I'm in Munich today - it's freezing - checking out Guild Wars Factions, the latest addition to the online fantasy game. Yes, I appreciate those last three words my cause some of you to frantically click elsewhere, but stay with me here - Factions does look rather impressive.
Guild Wars came out in 2005 and offered a couple of features that were almost unheard of in online multiplayer titles - no fees and streamed content. The latter basically meant that players could team up and play through their own version of the world. This meant that story lines could be deeper - as the designers knew how many players were playing and what they had previously done - and more realistic, as players could permanently change the environment. Sadly the innovation stopped there, with the clichéd fantasy characters - busty women, impractical armour, you get the picture - very tiresome. Most importantly though, there was always the feeling that something was missing with GW. I always saw it as a Fisher Price MMO, with none of the sense of scale associated with games like WoW.
Factions may change all this. Yes, the streaming model remains, but there appears to be far more depth to the combat now, with some of the battles taking on quasi-RTS proportions.
But back to the demo. I won't bore with you the back-story but the general gist is two factions, split into guilds and lots of clouting each other. Yes, PvP (player vs player) is pivotal to the action, but there seems to be much more for peace-loving folk to get involved in now and crucially, the two play styles are more interlinked than before. Victory in the battles and quests results in a daily shift of the frontline which allows towns and villages to change hands. Win a big city and your guild alliance will be entitled to new quests, better prices on gear and even a victory parade. Whether this is enough to encourage a feeling of real advancement remains to be seen but it certainly appears to offer more than the pyrrhic victories often apparent in other online games.

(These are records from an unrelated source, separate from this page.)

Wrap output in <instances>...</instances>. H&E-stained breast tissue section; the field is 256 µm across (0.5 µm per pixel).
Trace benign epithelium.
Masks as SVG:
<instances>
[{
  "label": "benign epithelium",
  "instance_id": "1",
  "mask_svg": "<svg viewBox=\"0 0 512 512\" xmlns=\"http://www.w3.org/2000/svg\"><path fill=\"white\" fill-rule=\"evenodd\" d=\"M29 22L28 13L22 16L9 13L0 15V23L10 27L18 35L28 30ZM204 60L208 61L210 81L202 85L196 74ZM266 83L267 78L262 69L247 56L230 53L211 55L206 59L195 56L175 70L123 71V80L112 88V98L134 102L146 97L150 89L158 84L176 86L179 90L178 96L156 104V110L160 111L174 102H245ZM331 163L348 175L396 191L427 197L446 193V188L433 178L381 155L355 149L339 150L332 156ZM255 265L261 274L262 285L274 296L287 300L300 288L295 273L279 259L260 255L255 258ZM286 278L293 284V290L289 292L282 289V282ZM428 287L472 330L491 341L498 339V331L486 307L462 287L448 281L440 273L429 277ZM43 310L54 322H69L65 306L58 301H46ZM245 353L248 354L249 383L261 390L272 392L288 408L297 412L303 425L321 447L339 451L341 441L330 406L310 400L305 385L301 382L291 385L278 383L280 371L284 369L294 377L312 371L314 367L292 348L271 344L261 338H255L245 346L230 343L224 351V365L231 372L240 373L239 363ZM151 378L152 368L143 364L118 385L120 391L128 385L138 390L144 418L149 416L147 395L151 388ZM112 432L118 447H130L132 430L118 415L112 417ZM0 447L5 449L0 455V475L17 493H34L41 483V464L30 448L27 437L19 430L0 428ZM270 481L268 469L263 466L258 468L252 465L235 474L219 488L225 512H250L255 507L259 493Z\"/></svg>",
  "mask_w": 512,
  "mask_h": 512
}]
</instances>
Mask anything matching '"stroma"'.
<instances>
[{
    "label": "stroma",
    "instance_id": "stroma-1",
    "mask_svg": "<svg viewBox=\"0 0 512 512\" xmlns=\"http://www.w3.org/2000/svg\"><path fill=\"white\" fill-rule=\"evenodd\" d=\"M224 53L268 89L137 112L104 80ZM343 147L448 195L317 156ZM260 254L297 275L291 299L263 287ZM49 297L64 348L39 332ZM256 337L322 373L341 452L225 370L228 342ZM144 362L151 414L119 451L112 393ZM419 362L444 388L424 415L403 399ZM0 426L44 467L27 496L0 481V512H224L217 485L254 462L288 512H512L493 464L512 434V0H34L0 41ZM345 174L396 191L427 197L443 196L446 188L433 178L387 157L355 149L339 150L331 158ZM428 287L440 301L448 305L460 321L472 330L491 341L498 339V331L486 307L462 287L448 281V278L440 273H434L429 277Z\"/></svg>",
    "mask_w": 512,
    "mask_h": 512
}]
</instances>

How Factions will pull together before its spring release remains to be seen. A play session after the presentation proved that the game is certainly beautiful - although it lacks warmth, with some of the environments feeling more like film sets - but it was hard to fully gauge the impact when bumbling around the maps with inexperienced journalists. Certainly the new characters - I played with an assassin - will please the veterans, but whether they will tempt in newcomers remains to be seen.
Jeff Strain of the developers ArenaNet, who gave the presentation, was confident. "We've raised the bar about what you need to pay for in a game," he said. "We have live content and support without the subscription fee". But when you throw in the fact that they are planning bi annual updates (Factions is the first), which, while not essential to own, are likely to become de facto purchases, you end up spending more than you may think. Yes, it will be less than a monthly sub, but it is hardly free.
Guild Wars Factions then? It looks promising and the tactical elements are appealing - if these really gel this could be something special - but if you want that true epic virtual world feel I still think you have to look elsewhere.